When using AI-powered coding assistants, developers often find themselves typing the same complex instructions repeatedly for code reviews, refactoring patterns or test generation. Sharing these proven prompts across a team requires copy-pasting or informal knowledge transfer.
Modern AI development tools address this with reusable prompts: predefined instructions you can save, share, and run on demand. Think of them as functions for your AI interactions: define once, use anywhere. These prompts often map to a specific SDLC task or domain role. That’s why we call them agents: each one acts as a specialist with a clear responsibility. As GenAI usage grows, teams quickly hit tasks that are too large for a single agent prompt. Building a feature typically requires requirements analysis, planning, implementation, and validation.
Each step needs different context and produces artifacts for the next. This is where workflows come in: coordinated sequences of agents, each handling one part of the problem.
Workflow capabilities are now available in major AI coding tools: Cursor, Windsurf, GitHub Copilot and Claude Code. Often such capabilities are considered as experimental, but we observe constant progress in this area. For instance, GitHub Copilot introduces custom agents with handoffs - ability to pass control to the next agent by pressing a single button. Claude Code introduces the 'native' sub-agents, allowing execution of agents in complete isolation. Vendors actively develop their tools and adopt proven features from competitors, so we expect continued rapid evolution across the ecosystem.

### Tasks to perform
• A. In the passage on AI coding workflows, what does GitHub Copilot's handoff feature let a user do?
• B. Output the portion of the passage on AI coding workflows that opens with the words containing "Each step needs" and closes with "across the ecosystem.".
The rows are not needed for anything here.

### Data extracts

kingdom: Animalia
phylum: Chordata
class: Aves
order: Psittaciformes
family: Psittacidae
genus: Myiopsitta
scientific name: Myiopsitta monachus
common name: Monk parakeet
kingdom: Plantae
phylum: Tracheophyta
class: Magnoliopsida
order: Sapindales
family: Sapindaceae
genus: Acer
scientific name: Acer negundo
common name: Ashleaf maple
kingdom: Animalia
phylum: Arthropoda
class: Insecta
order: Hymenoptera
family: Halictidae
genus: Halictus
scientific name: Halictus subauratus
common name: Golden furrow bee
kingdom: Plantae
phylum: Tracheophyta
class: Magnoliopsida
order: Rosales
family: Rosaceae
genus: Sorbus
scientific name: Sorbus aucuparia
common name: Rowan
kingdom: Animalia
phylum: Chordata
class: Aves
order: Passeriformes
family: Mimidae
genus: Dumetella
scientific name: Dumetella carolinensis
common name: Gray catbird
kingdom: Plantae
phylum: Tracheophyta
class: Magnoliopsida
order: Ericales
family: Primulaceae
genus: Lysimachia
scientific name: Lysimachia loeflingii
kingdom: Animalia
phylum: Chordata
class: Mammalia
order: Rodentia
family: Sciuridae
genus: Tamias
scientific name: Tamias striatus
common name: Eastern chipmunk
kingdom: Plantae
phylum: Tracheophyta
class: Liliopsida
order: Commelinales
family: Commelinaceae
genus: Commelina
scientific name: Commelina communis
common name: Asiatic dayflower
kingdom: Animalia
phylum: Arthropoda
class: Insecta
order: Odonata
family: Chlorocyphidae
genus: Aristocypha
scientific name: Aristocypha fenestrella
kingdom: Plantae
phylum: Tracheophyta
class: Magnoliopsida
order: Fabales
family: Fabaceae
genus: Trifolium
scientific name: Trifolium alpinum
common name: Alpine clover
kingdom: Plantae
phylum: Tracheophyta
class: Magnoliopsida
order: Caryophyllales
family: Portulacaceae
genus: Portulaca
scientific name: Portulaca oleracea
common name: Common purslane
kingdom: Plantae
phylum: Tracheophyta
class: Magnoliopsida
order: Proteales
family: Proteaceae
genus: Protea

### Results for the exercise
• A. Pass control to the next agent by pressing a single button.

• B.
Each step needs different context and produces artifacts for the next. This is where workflows come in: coordinated sequences of agents, each handling one part of the problem.
Workflow capabilities are now available in major AI coding tools: Cursor, Windsurf, GitHub Copilot and Claude Code. Often such capabilities are considered as experimental, but we observe constant progress in this area. For instance, GitHub Copilot introduces custom agents with handoffs - ability to pass control to the next agent by pressing a single button. Claude Code introduces the 'native' sub-agents, allowing execution of agents in complete isolation. Vendors actively develop their tools and adopt proven features from competitors, so we expect continued rapid evolution across the ecosystem.